Zur Bodenvorbereitung gehörten auch die Versorgung des Bodens mit Humus- und Nährstoffen. Also mussten Mist (Stalldung) oder Gründung in den Boden eingebracht werden. Zur Bodenverbesserung durch Gründung wurden die abgeernteten Getreidefelder gewählt. Die Stoppeln und Reste der Getreidehalme pflügte man leicht unter. Nur 10 bis 15 cm tief wurde der Boden umgeworfen oder nur gegrubbert, um Lupine oder Seradella einzusäen. Diese Pflanzen lieferten sowohl organische Stoffe als auch über ihr Wurzelwerk eine Stickstoffanreicherung im Boden. Teilweise nutzte man die Kultur auch als Viehfutter. So wurden und werden den leichten Böden Brandenburgs doch ansehnliche Erträge abgerungen.

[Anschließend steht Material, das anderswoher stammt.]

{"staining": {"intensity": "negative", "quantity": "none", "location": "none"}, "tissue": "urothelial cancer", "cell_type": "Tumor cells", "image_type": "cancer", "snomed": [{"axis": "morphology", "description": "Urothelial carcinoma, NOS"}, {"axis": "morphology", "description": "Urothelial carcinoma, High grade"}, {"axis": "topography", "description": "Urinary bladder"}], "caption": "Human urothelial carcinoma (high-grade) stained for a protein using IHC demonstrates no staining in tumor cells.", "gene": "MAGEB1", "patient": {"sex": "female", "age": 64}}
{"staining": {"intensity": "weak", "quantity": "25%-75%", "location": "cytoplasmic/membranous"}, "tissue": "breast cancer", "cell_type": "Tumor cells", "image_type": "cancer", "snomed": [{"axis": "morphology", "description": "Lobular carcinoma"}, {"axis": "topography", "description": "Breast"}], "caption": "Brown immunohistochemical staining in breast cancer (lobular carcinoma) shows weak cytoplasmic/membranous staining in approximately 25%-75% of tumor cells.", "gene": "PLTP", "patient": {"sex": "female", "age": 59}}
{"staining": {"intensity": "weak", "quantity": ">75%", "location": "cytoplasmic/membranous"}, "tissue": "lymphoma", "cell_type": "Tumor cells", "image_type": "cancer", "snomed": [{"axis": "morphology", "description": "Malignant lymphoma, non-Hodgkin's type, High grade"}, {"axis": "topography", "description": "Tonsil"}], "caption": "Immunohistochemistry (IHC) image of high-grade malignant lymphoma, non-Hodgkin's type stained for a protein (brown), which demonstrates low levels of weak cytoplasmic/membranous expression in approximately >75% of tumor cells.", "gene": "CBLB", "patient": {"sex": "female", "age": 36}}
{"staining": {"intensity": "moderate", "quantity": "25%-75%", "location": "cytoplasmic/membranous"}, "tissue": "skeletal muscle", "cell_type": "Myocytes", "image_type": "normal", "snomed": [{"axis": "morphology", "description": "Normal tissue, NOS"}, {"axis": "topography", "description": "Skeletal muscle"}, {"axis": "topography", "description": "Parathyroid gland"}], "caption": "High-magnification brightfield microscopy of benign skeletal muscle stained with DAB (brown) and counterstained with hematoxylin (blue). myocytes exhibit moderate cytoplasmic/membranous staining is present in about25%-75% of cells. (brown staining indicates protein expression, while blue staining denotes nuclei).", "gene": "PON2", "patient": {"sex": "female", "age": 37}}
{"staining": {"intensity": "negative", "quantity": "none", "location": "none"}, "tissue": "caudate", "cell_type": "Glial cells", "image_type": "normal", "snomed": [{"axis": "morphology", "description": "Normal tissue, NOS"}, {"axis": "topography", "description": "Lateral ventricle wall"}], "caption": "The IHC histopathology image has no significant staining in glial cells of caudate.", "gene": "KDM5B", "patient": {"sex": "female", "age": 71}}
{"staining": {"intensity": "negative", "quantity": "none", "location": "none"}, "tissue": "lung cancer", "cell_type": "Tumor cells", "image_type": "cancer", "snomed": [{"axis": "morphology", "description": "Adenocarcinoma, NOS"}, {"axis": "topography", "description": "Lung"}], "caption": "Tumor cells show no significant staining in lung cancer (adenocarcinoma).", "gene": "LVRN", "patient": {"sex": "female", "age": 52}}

Bei diesen und anderen Feldarbeiten war die ganze Försterfamilie im Einsatz. Bei den nur kleinen Flächen - zu einer Försterei gehörten etwa 3 bis 4 ha Acker- und Wiesenfläche - bestimmten einfache Arbeitsgeräte und überwiegend Handarbeit das Bild. Also war körperlicher Einsatz gefragt.